Я, все-таки, досидел до конца своего срока в доме отдыха «Плес» и вернулся домой в конце июля, помня, что в ближайшие две недели мне предстоит несколько раз дежурить по школе, так как в Москве начинается Всемирный фестиваль молодежи. При чем тут наша школа? А как же: ведь именно в такие дни — как объяснила нам месяц назад директриса — возможны всяческие провокации со стороны понаехавших иностранцев, среди которых, помимо истинных друзей нашей страны и честных борцов за мир во всем мире, приедет немало врагов, шпионов, диверсантов, кого хлебом не корми, а дай совершить что-нибудь подлое. Словом, пятая колонна… Меня подмывало елейным голоском поинтересоваться: как на глазок отличить пятую колонну от остальных четырех, а также с какой целью враги могут нагрянуть именно к нам в школу? Однако не стал уподобляться этим подонкам и задавать провокационные вопросы, поскольку, несмотря ни на что, сохранил к Антонине Никтополионовне застарелую благодарность, смешанную с уважением к ее сединам и с некоторой долей симпатии. Но мое решение уйти из школы эта речь еще больше укрепила.

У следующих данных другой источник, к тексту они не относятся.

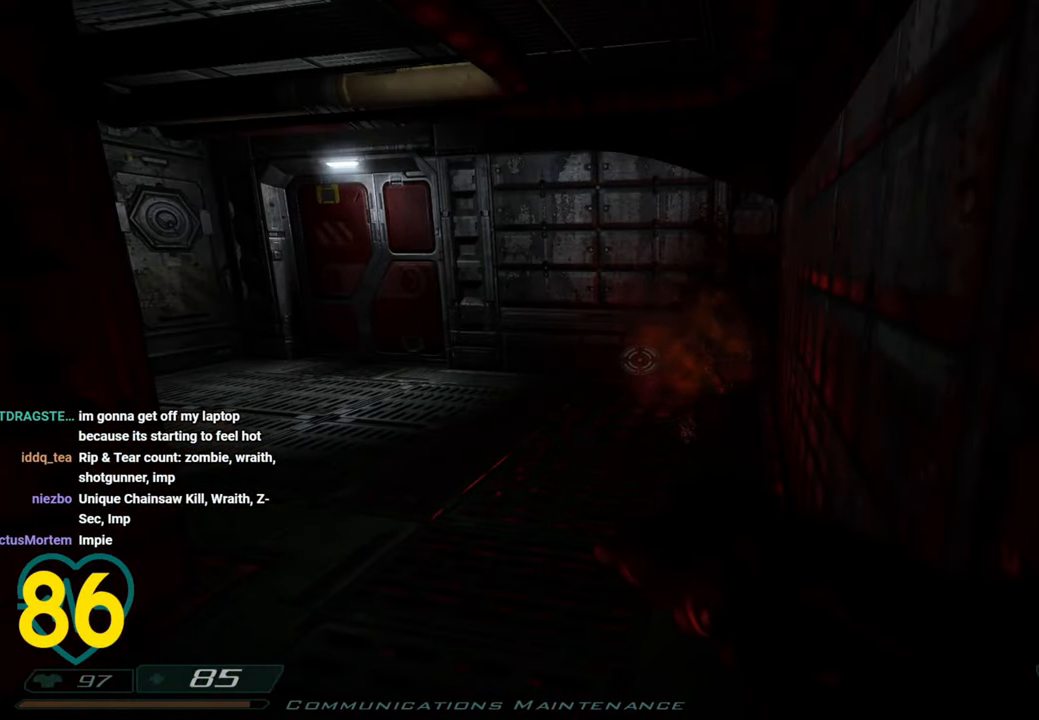
{"keys": ["a"], "mouse": [], "mouse_move": "up-left", "events": [[283, "a", "down"]]}
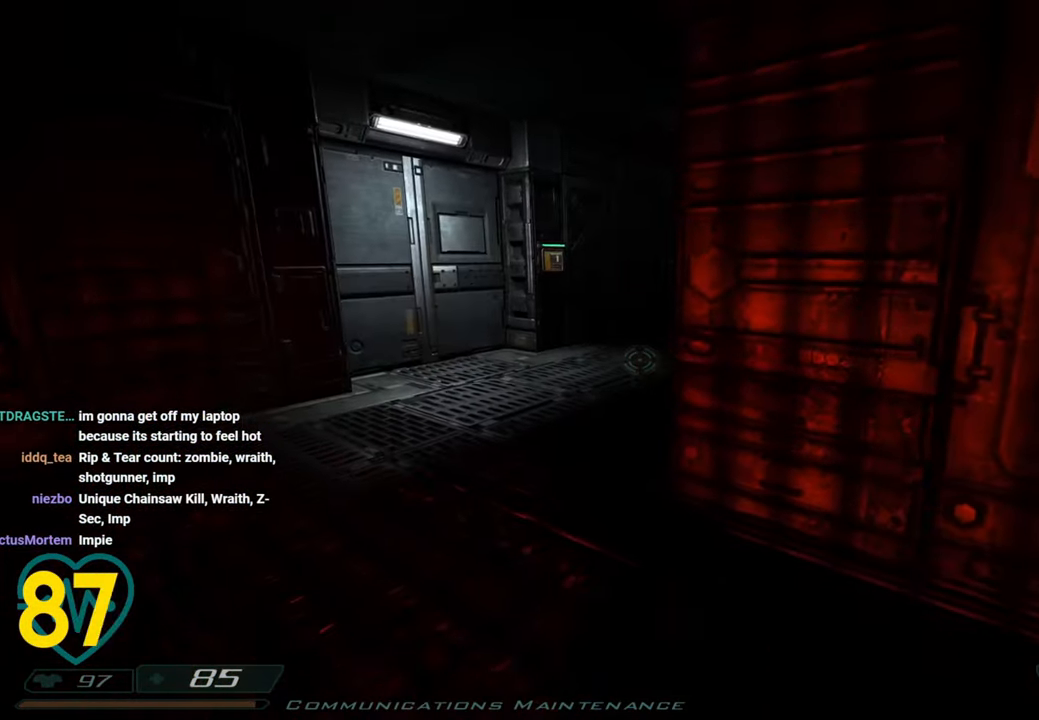
{"keys": ["d"], "mouse": [], "mouse_move": "right", "events": [[16, "w", "down"], [483, "a", "up"], [483, "d", "down"], [483, "w", "up"]]}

Окончательная же причина обосновалась в моих брюках. Только, пожалуйста, не ловите меня на слове, я употребляю его вполне сознательно — и не в первый раз. Немного раньше я упоминал, что тем летом с удовольствием надел на себя светло-синие вельветовые — Римма достала их где-то по случаю, и они были легкие, мягкие и с молнией. В них я и явился на дежурство, был замечен Никтополионовной и получил от нее нагоняй за неприличный, непотребный, неподобающий для советского учителя вид. Брюки я, однако, не снял — ни тогда, ни в последующие дни, но еще раз поклялся себе оставить педагогическую стезю.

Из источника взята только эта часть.